ABDOMEN:  PMI is at the midclavicular line.  Bowel sounds are present.  Soft, depressible, and nontender.  No sign of any palpable masses.  No evidence of hepatosplenomegaly.
EXTREMITIES:  No clubbing, cyanosis or edema.
NEUROLOGIC:  He has still some weakness on the right side.  He is able to talk at this time.  Upon presentation, he did not have any ability to talk.
SKIN:  No active lesions or rash.

LABORATORY DATA:  BUN 18, creatinine 0.3. On admission, CPK was around 2100.  Subsequently, it has increased to 19,500.

1.  Acute rhabdomyolysis.
2.  Acute cerebrovascular accident.
3.  Hyperlipidemia.
4.  Organic brain syndrome.

The patient is a (XX)-year-old male with no prior history of renal disease, who now is developing acute rhabdomyolysis in the absence of any overt trauma.  At this point in time, it is seriously considered that the onset of the rhabdomyolysis may be associated to the therapy currently being used for treatment of his underlying dyslipidemia.  The patient at this point in time will need discontinuation of the cholesterol-lowering agents and also will need to continue hydration to maintain adequate urinary flow to prevent any precipitation of myoglobin in the renal tubules, which can then result in acute renal failure.  We will also obtain records from the PCP to see what the patient's baseline liver function tests were, they are mildly elevated, and whether any CPKs were done, and to obtain the exact date of initiation of therapy with the cholesterol-lowering agents.

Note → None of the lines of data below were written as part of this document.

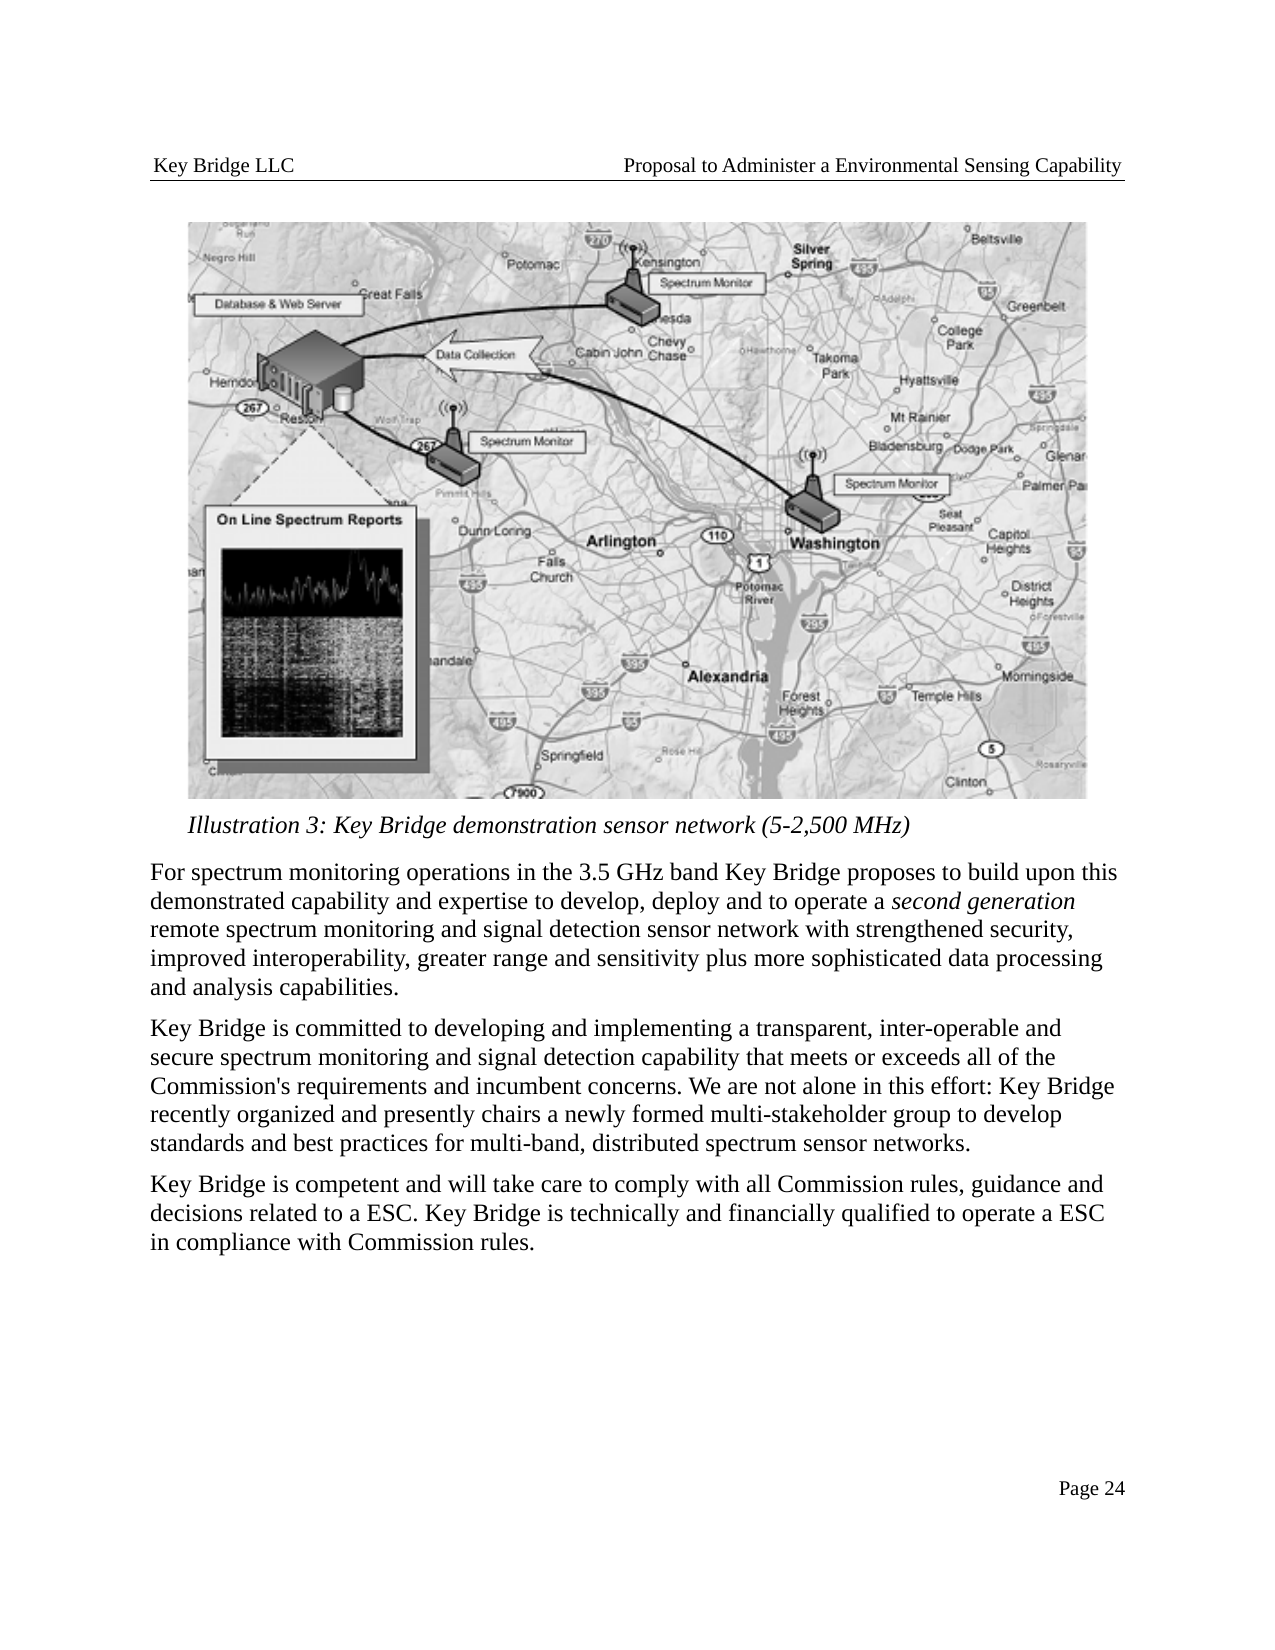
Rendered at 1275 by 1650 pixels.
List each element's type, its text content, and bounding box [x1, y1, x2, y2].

text Illustration 3: Key Bridge demonstration sensor network (5-2,500 MHz) [187, 799, 1087, 839]
text For spectrum monitoring operations in the 3.5 GHz band Key Bridge proposes to build upon this demonstrated capability and expertise to develop, deploy and to operate a second generation remote spectrum monitoring and signal detection sensor network with strengthened security, improved interoperability, greater range and sensitivity plus more sophisticated data processing and analysis capabilities. [150, 210, 1125, 1001]
text Key Bridge is committed to developing and implementing a transparent, inter-operable and secure spectrum monitoring and signal detection capability that meets or exceeds all of the Commission's requirements and incumbent concerns. We are not alone in this effort: Key Bridge recently organized and presently chairs a newly formed multi-stakeholder group to develop standards and best practices for multi-band, distributed spectrum sensor networks. [150, 1013, 1125, 1157]
text Key Bridge is competent and will take care to comply with all Commission rules, guidance and decisions related to a ESC. Key Bridge is technically and financially qualified to operate a ESC in compliance with Commission rules. [150, 1169, 1125, 1256]
picture [187, 222, 1088, 799]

DIAGNOSTIC DATA:  Upon presentation, his EKG showed normal sinus rhythm and he also had an echocardiogram, which showed mild mitral regurgitation and tricuspid regurgitation.  CT of the brain showed no acute pathology.

PLAN:  Further recommendations for the management of this patient will depend on the patient's clinical course and the results of whether the patient has further progressive increase in CPKs.  At this point in time, we would refrain from obtaining special serologic tests to assess for intrinsic muscle disease.

Thank you very much for allowing me to participate in the management of this patient.